Human Rights Watch has issued a critical response to the US State Department’s annual human trafficking report, released last week.
“For the third consecutive year, the State Department report fails to give hard figures on the number of people being trafficked,” said LaShawn Jefferson executive director of the Women’s Rights Division of the NGO, in a Human Rights Watch statement.
“The report gives undue credit for minimal effort and ignores government practices, such as summary deportation and incarceration that effectively punish trafficking victims.”
The trafficking report upgraded Cambodia from the implicitly criminal Tier 3where countries do not make the minimum efforts to curb trafficking, to the wide-ranging Tier 2, where countries are not yet in compliance with US standards but are deemed to be making significant efforts to curb trafficking. Tier 3 nations are subject to US-imposed economic sanctions, as Cambodia was sternly warned in April.
Human Rights Watch called Tier 2 a “consistent shortcoming” and a “catch-all category” in its statement. “Tier 2 comprises countries of various trafficking records. The report also fails adequately to explain its concrete minimum standards for countries to move up tiers.”
Although Human Rights Watch did not include Cambodia in its list of nations that should have remained in Tier 3, its complaint of trafficking victims being punished could be applied to Cambodia’s treatment of freed prostitutes over the past year.
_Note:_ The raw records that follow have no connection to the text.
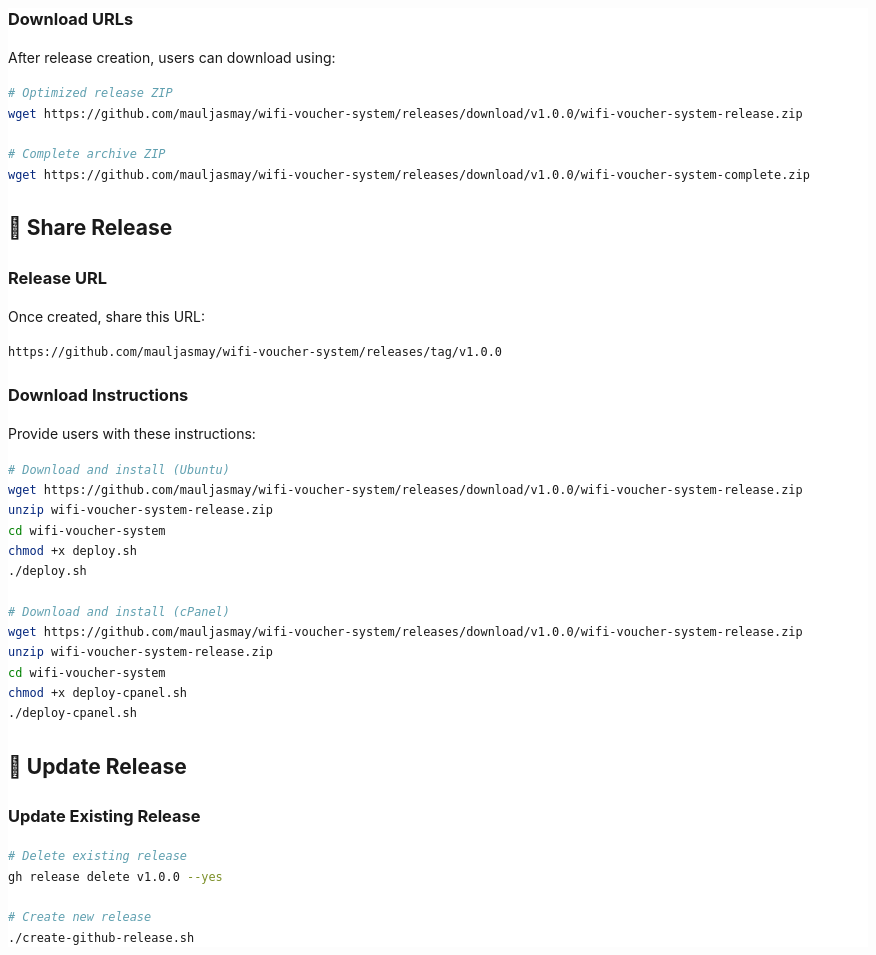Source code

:### Download URLs
After release creation, users can download using:
```bash
# Optimized release ZIP
wget https://github.com/mauljasmay/wifi-voucher-system/releases/download/v1.0.0/wifi-voucher-system-release.zip

# Complete archive ZIP
wget https://github.com/mauljasmay/wifi-voucher-system/releases/download/v1.0.0/wifi-voucher-system-complete.zip
```

## 📱 Share Release

### Release URL
Once created, share this URL:
```
https://github.com/mauljasmay/wifi-voucher-system/releases/tag/v1.0.0
```

### Download Instructions
Provide users with these instructions:

```bash
# Download and install (Ubuntu)
wget https://github.com/mauljasmay/wifi-voucher-system/releases/download/v1.0.0/wifi-voucher-system-release.zip
unzip wifi-voucher-system-release.zip
cd wifi-voucher-system
chmod +x deploy.sh
./deploy.sh

# Download and install (cPanel)
wget https://github.com/mauljasmay/wifi-voucher-system/releases/download/v1.0.0/wifi-voucher-system-release.zip
unzip wifi-voucher-system-release.zip
cd wifi-voucher-system
chmod +x deploy-cpanel.sh
./deploy-cpanel.sh
```

## 🔄 Update Release

### Update Existing Release
```bash
# Delete existing release
gh release delete v1.0.0 --yes

# Create new release
./create-github-release.sh
```

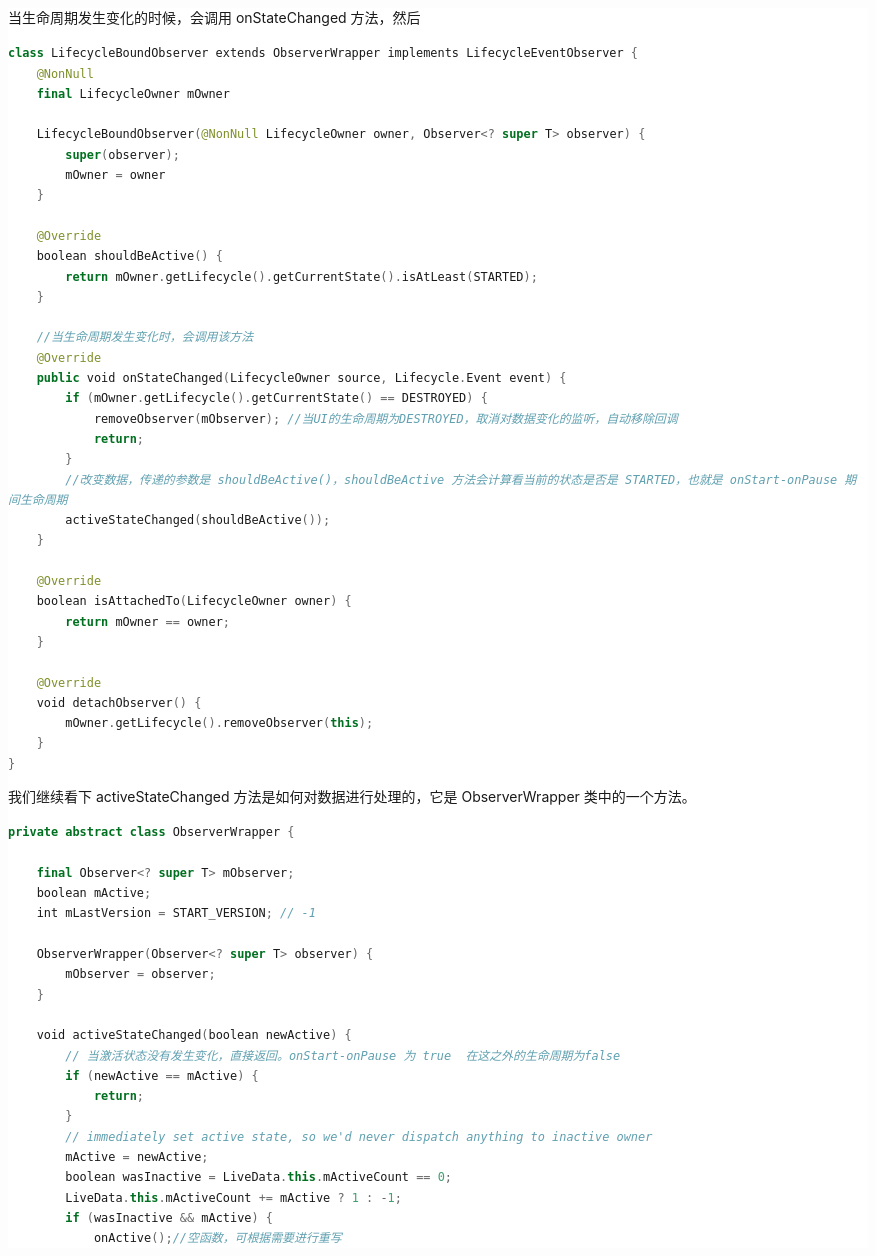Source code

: 当生命周期发生变化的时候，会调用 onStateChanged 方法，然后

```kotlin
class LifecycleBoundObserver extends ObserverWrapper implements LifecycleEventObserver {
    @NonNull
    final LifecycleOwner mOwner
    
    LifecycleBoundObserver(@NonNull LifecycleOwner owner, Observer<? super T> observer) {
        super(observer);
        mOwner = owner
    }
    
    @Override
    boolean shouldBeActive() {
        return mOwner.getLifecycle().getCurrentState().isAtLeast(STARTED);
    }
    
    //当生命周期发生变化时，会调用该方法
    @Override
    public void onStateChanged(LifecycleOwner source, Lifecycle.Event event) { 
        if (mOwner.getLifecycle().getCurrentState() == DESTROYED) { 
            removeObserver(mObserver); //当UI的生命周期为DESTROYED，取消对数据变化的监听，自动移除回调
            return;
        }
        //改变数据，传递的参数是 shouldBeActive()，shouldBeActive 方法会计算看当前的状态是否是 STARTED，也就是 onStart-onPause 期间生命周期
        activeStateChanged(shouldBeActive());
    }
    
    @Override
    boolean isAttachedTo(LifecycleOwner owner) {
        return mOwner == owner;
    }
    
    @Override
    void detachObserver() {
        mOwner.getLifecycle().removeObserver(this);
    }
}
```

我们继续看下 activeStateChanged 方法是如何对数据进行处理的，它是 ObserverWrapper 类中的一个方法。

```kotlin
private abstract class ObserverWrapper {

    final Observer<? super T> mObserver;
    boolean mActive;
    int mLastVersion = START_VERSION; // -1

    ObserverWrapper(Observer<? super T> observer) {
        mObserver = observer;
    }

    void activeStateChanged(boolean newActive) {
        // 当激活状态没有发生变化，直接返回。onStart-onPause 为 true  在这之外的生命周期为false
        if (newActive == mActive) {
            return;
        }
        // immediately set active state, so we'd never dispatch anything to inactive owner
        mActive = newActive;
        boolean wasInactive = LiveData.this.mActiveCount == 0;
        LiveData.this.mActiveCount += mActive ? 1 : -1;
        if (wasInactive && mActive) {
            onActive();//空函数，可根据需要进行重写
```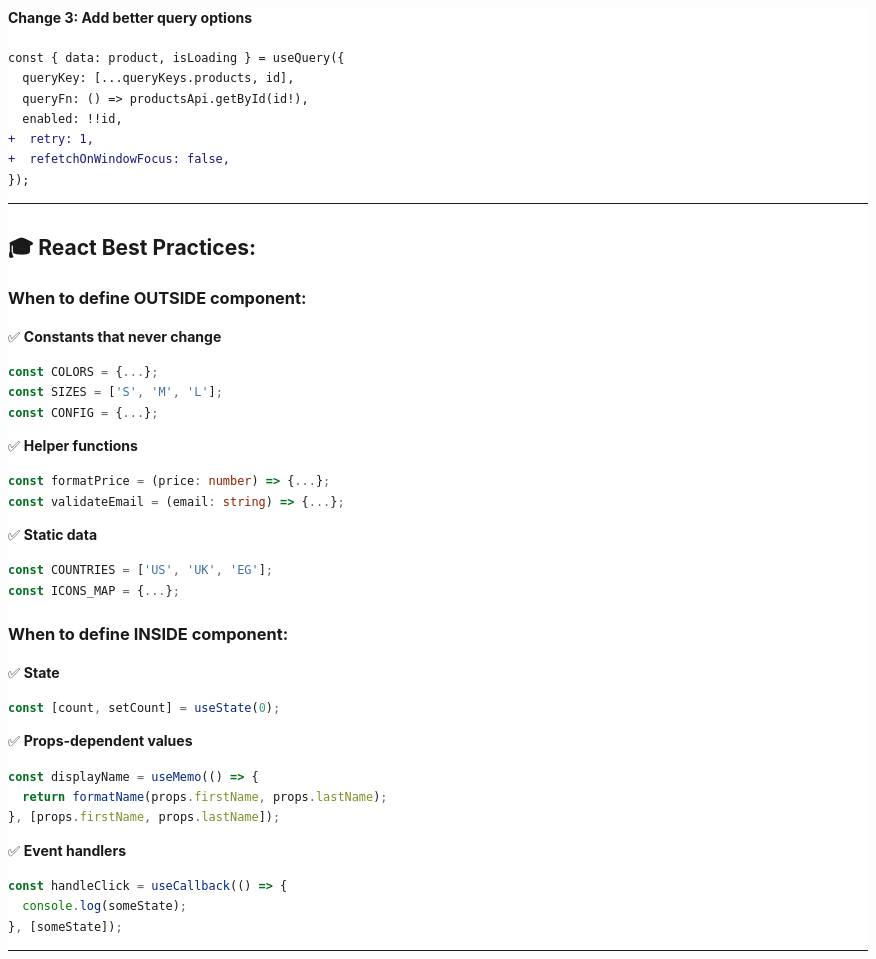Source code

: #### Change 3: Add better query options
```diff
const { data: product, isLoading } = useQuery({
  queryKey: [...queryKeys.products, id],
  queryFn: () => productsApi.getById(id!),
  enabled: !!id,
+  retry: 1,
+  refetchOnWindowFocus: false,
});
```

---

## 🎓 React Best Practices:

### When to define OUTSIDE component:

✅ **Constants that never change**
```typescript
const COLORS = {...};
const SIZES = ['S', 'M', 'L'];
const CONFIG = {...};
```

✅ **Helper functions**
```typescript
const formatPrice = (price: number) => {...};
const validateEmail = (email: string) => {...};
```

✅ **Static data**
```typescript
const COUNTRIES = ['US', 'UK', 'EG'];
const ICONS_MAP = {...};
```

### When to define INSIDE component:

✅ **State**
```typescript
const [count, setCount] = useState(0);
```

✅ **Props-dependent values**
```typescript
const displayName = useMemo(() => {
  return formatName(props.firstName, props.lastName);
}, [props.firstName, props.lastName]);
```

✅ **Event handlers**
```typescript
const handleClick = useCallback(() => {
  console.log(someState);
}, [someState]);
```

---
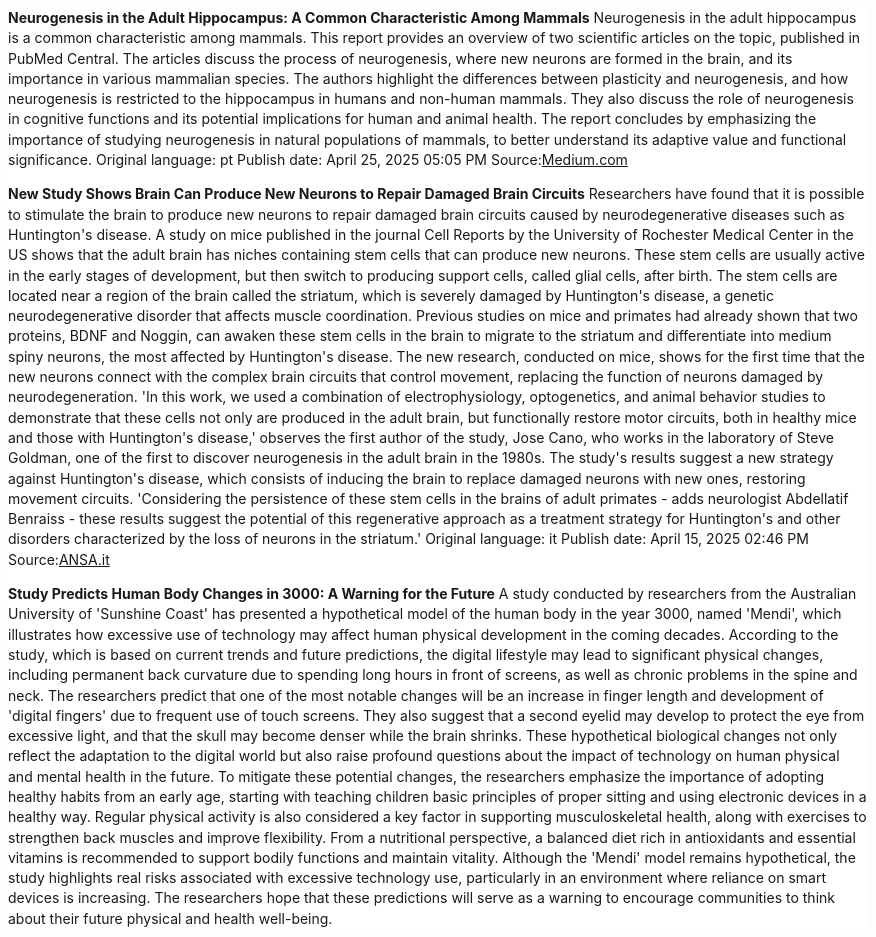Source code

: **Neurogenesis in the Adult Hippocampus: A Common Characteristic Among Mammals**
Neurogenesis in the adult hippocampus is a common characteristic among mammals. This report provides an overview of two scientific articles on the topic, published in PubMed Central. The articles discuss the process of neurogenesis, where new neurons are formed in the brain, and its importance in various mammalian species. The authors highlight the differences between plasticity and neurogenesis, and how neurogenesis is restricted to the hippocampus in humans and non-human mammals. They also discuss the role of neurogenesis in cognitive functions and its potential implications for human and animal health. The report concludes by emphasizing the importance of studying neurogenesis in natural populations of mammals, to better understand its adaptive value and functional significance.
Original language: pt
Publish date: April 25, 2025 05:05 PM
Source:[Medium.com](https://medium.com/@devinggirl/relat%C3%B3rio-sobre-a-neurog%C3%AAnese-hipocampal-em-mam%C3%ADferos-humanos-e-n%C3%A3o-humanos-8c67b7126a0f)

**New Study Shows Brain Can Produce New Neurons to Repair Damaged Brain Circuits**
Researchers have found that it is possible to stimulate the brain to produce new neurons to repair damaged brain circuits caused by neurodegenerative diseases such as Huntington's disease. A study on mice published in the journal Cell Reports by the University of Rochester Medical Center in the US shows that the adult brain has niches containing stem cells that can produce new neurons. These stem cells are usually active in the early stages of development, but then switch to producing support cells, called glial cells, after birth. The stem cells are located near a region of the brain called the striatum, which is severely damaged by Huntington's disease, a genetic neurodegenerative disorder that affects muscle coordination. Previous studies on mice and primates had already shown that two proteins, BDNF and Noggin, can awaken these stem cells in the brain to migrate to the striatum and differentiate into medium spiny neurons, the most affected by Huntington's disease. The new research, conducted on mice, shows for the first time that the new neurons connect with the complex brain circuits that control movement, replacing the function of neurons damaged by neurodegeneration. 'In this work, we used a combination of electrophysiology, optogenetics, and animal behavior studies to demonstrate that these cells not only are produced in the adult brain, but functionally restore motor circuits, both in healthy mice and those with Huntington's disease,' observes the first author of the study, Jose Cano, who works in the laboratory of Steve Goldman, one of the first to discover neurogenesis in the adult brain in the 1980s. The study's results suggest a new strategy against Huntington's disease, which consists of inducing the brain to replace damaged neurons with new ones, restoring movement circuits. 'Considering the persistence of these stem cells in the brains of adult primates - adds neurologist Abdellatif Benraiss - these results suggest the potential of this regenerative approach as a treatment strategy for Huntington's and other disorders characterized by the loss of neurons in the striatum.'
Original language: it
Publish date: April 15, 2025 02:46 PM
Source:[ANSA.it](https://www.ansa.it/canale_scienza/notizie/biotech/2025/04/15/e-possibile-stimolare-il-cervello-a-produrre-nuovi-neuroni-_2e20e9d7-247e-413f-89a0-e3b45f22c48c.html)

**Study Predicts Human Body Changes in 3000: A Warning for the Future**
A study conducted by researchers from the Australian University of 'Sunshine Coast' has presented a hypothetical model of the human body in the year 3000, named 'Mendi', which illustrates how excessive use of technology may affect human physical development in the coming decades. According to the study, which is based on current trends and future predictions, the digital lifestyle may lead to significant physical changes, including permanent back curvature due to spending long hours in front of screens, as well as chronic problems in the spine and neck. The researchers predict that one of the most notable changes will be an increase in finger length and development of 'digital fingers' due to frequent use of touch screens. They also suggest that a second eyelid may develop to protect the eye from excessive light, and that the skull may become denser while the brain shrinks. These hypothetical biological changes not only reflect the adaptation to the digital world but also raise profound questions about the impact of technology on human physical and mental health in the future. To mitigate these potential changes, the researchers emphasize the importance of adopting healthy habits from an early age, starting with teaching children basic principles of proper sitting and using electronic devices in a healthy way. Regular physical activity is also considered a key factor in supporting musculoskeletal health, along with exercises to strengthen back muscles and improve flexibility. From a nutritional perspective, a balanced diet rich in antioxidants and essential vitamins is recommended to support bodily functions and maintain vitality. Although the 'Mendi' model remains hypothetical, the study highlights real risks associated with excessive technology use, particularly in an environment where reliance on smart devices is increasing. The researchers hope that these predictions will serve as a warning to encourage communities to think about their future physical and health well-being.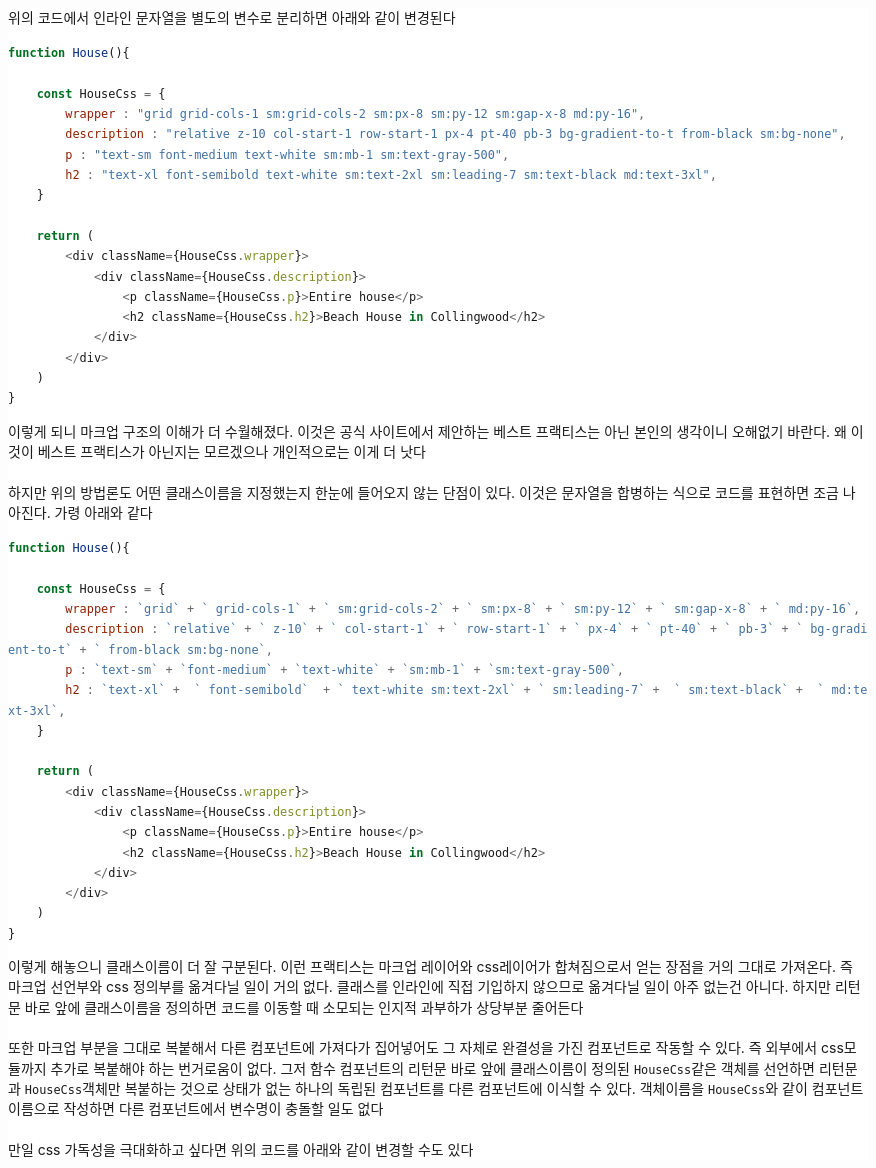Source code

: 위의 코드에서 인라인 문자열을 별도의 변수로 분리하면 아래와 같이 변경된다

```javascript
function House(){

    const HouseCss = {
        wrapper : "grid grid-cols-1 sm:grid-cols-2 sm:px-8 sm:py-12 sm:gap-x-8 md:py-16",
        description : "relative z-10 col-start-1 row-start-1 px-4 pt-40 pb-3 bg-gradient-to-t from-black sm:bg-none",
        p : "text-sm font-medium text-white sm:mb-1 sm:text-gray-500",
        h2 : "text-xl font-semibold text-white sm:text-2xl sm:leading-7 sm:text-black md:text-3xl",
    }

    return (
        <div className={HouseCss.wrapper}>
            <div className={HouseCss.description}>
                <p className={HouseCss.p}>Entire house</p>
                <h2 className={HouseCss.h2}>Beach House in Collingwood</h2>
            </div>
        </div>
    )
}
```

이렇게 되니 마크업 구조의 이해가 더 수월해졌다. 이것은 공식 사이트에서 제안하는 베스트 프랙티스는 아닌 본인의 생각이니 오해없기 바란다. 왜 이것이 베스트 프랙티스가 아닌지는 모르겠으나 개인적으로는 이게 더 낫다\
\
하지만 위의 방법론도 어떤 클래스이름을 지정했는지 한눈에 들어오지 않는 단점이 있다. 이것은 문자열을 합병하는 식으로 코드를 표현하면 조금 나아진다. 가령 아래와 같다

```javascript
function House(){

    const HouseCss = {
        wrapper : `grid` + ` grid-cols-1` + ` sm:grid-cols-2` + ` sm:px-8` + ` sm:py-12` + ` sm:gap-x-8` + ` md:py-16`,
        description : `relative` + ` z-10` + ` col-start-1` + ` row-start-1` + ` px-4` + ` pt-40` + ` pb-3` + ` bg-gradient-to-t` + ` from-black sm:bg-none`,
        p : `text-sm` + `font-medium` + `text-white` + `sm:mb-1` + `sm:text-gray-500`,
        h2 : `text-xl` +  ` font-semibold`  + ` text-white sm:text-2xl` + ` sm:leading-7` +  ` sm:text-black` +  ` md:text-3xl`,
    }

    return (
        <div className={HouseCss.wrapper}>
            <div className={HouseCss.description}>
                <p className={HouseCss.p}>Entire house</p>
                <h2 className={HouseCss.h2}>Beach House in Collingwood</h2>
            </div>
        </div>
    )
}
```

이렇게 해놓으니 클래스이름이 더 잘 구분된다. 이런 프랙티스는 마크업 레이어와 css레이어가 합쳐짐으로서 얻는 장점을 거의 그대로 가져온다. 즉 마크업 선언부와 css 정의부를 옮겨다닐 일이 거의 없다. 클래스를 인라인에 직접 기입하지 않으므로 옮겨다닐 일이 아주 없는건 아니다. 하지만 리턴문 바로 앞에 클래스이름을 정의하면 코드를 이동할 때 소모되는 인지적 과부하가 상당부분 줄어든다\
\
또한 마크업 부분을 그대로 복붙해서 다른 컴포넌트에 가져다가 집어넣어도 그 자체로 완결성을 가진 컴포넌트로 작동할 수 있다. 즉 외부에서 css모듈까지 추가로 복붙해야 하는 번거로움이 없다. 그저 함수 컴포넌트의 리턴문 바로 앞에 클래스이름이 정의된 `HouseCss`같은 객체를 선언하면 리턴문과 `HouseCss`객체만 복붙하는 것으로 상태가 없는 하나의 독립된 컴포넌트를 다른 컴포넌트에 이식할 수 있다. 객체이름을 `HouseCss`와 같이 컴포넌트 이름으로 작성하면 다른 컴포넌트에서 변수명이 충돌할 일도 없다\
\
만일 css 가독성을 극대화하고 싶다면 위의 코드를 아래와 같이 변경할 수도 있다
In June 2002 Ministry of Interior police arrested 14 Vietnamese girls—all younger than 16—on immigration charges after the girls were rescued from Svay Pak district brothels and were being kept in the custody of the NGO Afesip. The case led rights observers to question the government’s conviction against trafficking.
But while other, less prominent cases since have also drawn criticism against law enforcement and the judiciary, a brothel rescue in late March, which freed 37 girls and women, was hailed a success, with Minister of Women’s Affairs Mu Sochua offering her assurances that the trafficking victims would be treated as such, not illegal aliens.
Sara Colm, a Human Rights Watch Asia officer, said Monday that Cambodia was spared inclusion in Human Rights Watch’s list of nations that should have remained Tier 3 primarily because of the group’s consultations with local NGOs. She said most NGO representatives felt the government had made some progress and that economic sanctions could only hurt Cambodia, not spur anti-trafficking efforts.
Colm added that “Cambodia’s record continues to be poor,” particularly in areas of “follow-through,” such as security and medical attention for rescued trafficking victims.
Though Colm described the State Department’s classification system as a “fairly meaningless evaluative tool”—Tier 2 members include countries offensive by widely varying degrees—she said local NGOs will monitor the government closely in the coming year to see if Cambodia deserves to remain in Tier 2 or be dropped back to Tier 3. Human Rights Watch said Laos, Japan, Malaysia, Kuwait and Saudi Arabia should remain in Tier 3.